In [1]:
re

NameError: name 're' is not defined

# Tidy Data

[Tidy data](https://en.wikipedia.org/wiki/Tidy_data) refers to a specific way of organizing data. Each observation is in a row and there is a column for each variable. This is sometimes called long format. The alternative format is wide format where all of the observations for a unit/group are in separate columns in a single row. Many plotting and analysis tools assume that data is in tidy format.

Pandas has functions for switching between tidy/long and wide making it easy to organize data whichever way is most convenient.

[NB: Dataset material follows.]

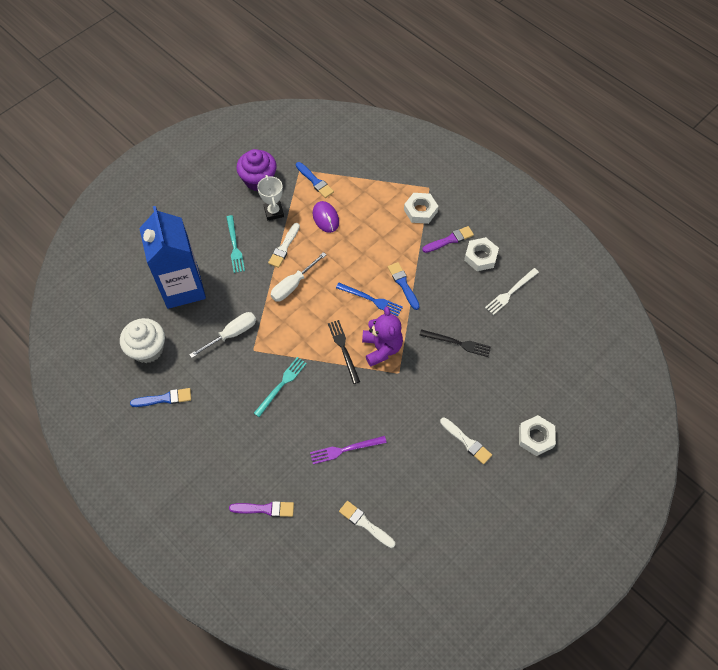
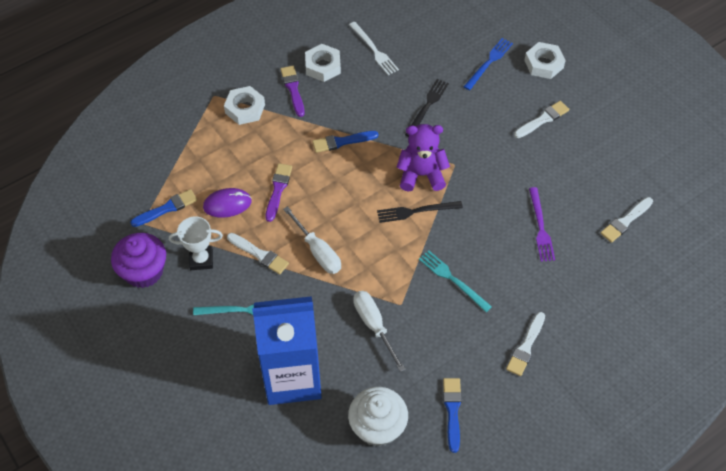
camera: 80 degrees left, 5 degrees down
(225, 447) = (526, 347): none -> white brush
(265, 509) = (604, 313): purple brush -> purple brush (278, 190)
(371, 299) = (356, 175): blue fork -> blue fork (489, 62)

We will create some sample wide data to demonstrate

In [2]:
import pandas as pd

df = pd.DataFrame({'Subject': ['a', 'b', 'c'],
                   'TX1': [1, 2, 3],
                   'TX2': [2, 4, 6]}) 
df

Unnamed: 0,Subject,TX1,TX2
0,a,1,2
1,b,2,4
2,c,3,6


The [melt](https://pandas.pydata.org/pandas-docs/stable/reference/api/pandas.melt.html) function is used to convert wide to long. `id_vars` are the variables and `value_vars` are the measurements

In [3]:
pd.melt(df, id_vars=['Subject'], value_vars=['TX1', 'TX2'])

Unnamed: 0,Subject,variable,value
0,a,TX1,1
1,b,TX1,2
2,c,TX1,3
3,a,TX2,2
4,b,TX2,4
5,c,TX2,6


Variable and value names can be assigned using `var_name` and `value_name`, respectively.

In [4]:
long = pd.melt(df, id_vars=['Subject'], value_vars=['TX1', 'TX2'],
               var_name='Treatment', value_name='Response')
long

Unnamed: 0,Subject,Treatment,Response
0,a,TX1,1
1,b,TX1,2
2,c,TX1,3
3,a,TX2,2
4,b,TX2,4
5,c,TX2,6


To go from long to wide, use the [pivot](https://pandas.pydata.org/pandas-docs/stable/reference/api/pandas.pivot.html) function.

In [5]:
wide = pd.pivot(long, index='Subject', columns='Treatment', values='Response')
wide

Treatment,TX1,TX2
Subject,Unnamed: 1_level_1,Unnamed: 2_level_1
a,1,2
b,2,4
c,3,6


To get the dataframe all the way back to where we started reset the index and remove the columns name

In [6]:
wide.reset_index(level=0, inplace=True)
wide.columns.name = None
wide

Unnamed: 0,Subject,TX1,TX2
0,a,1,2
1,b,2,4
2,c,3,6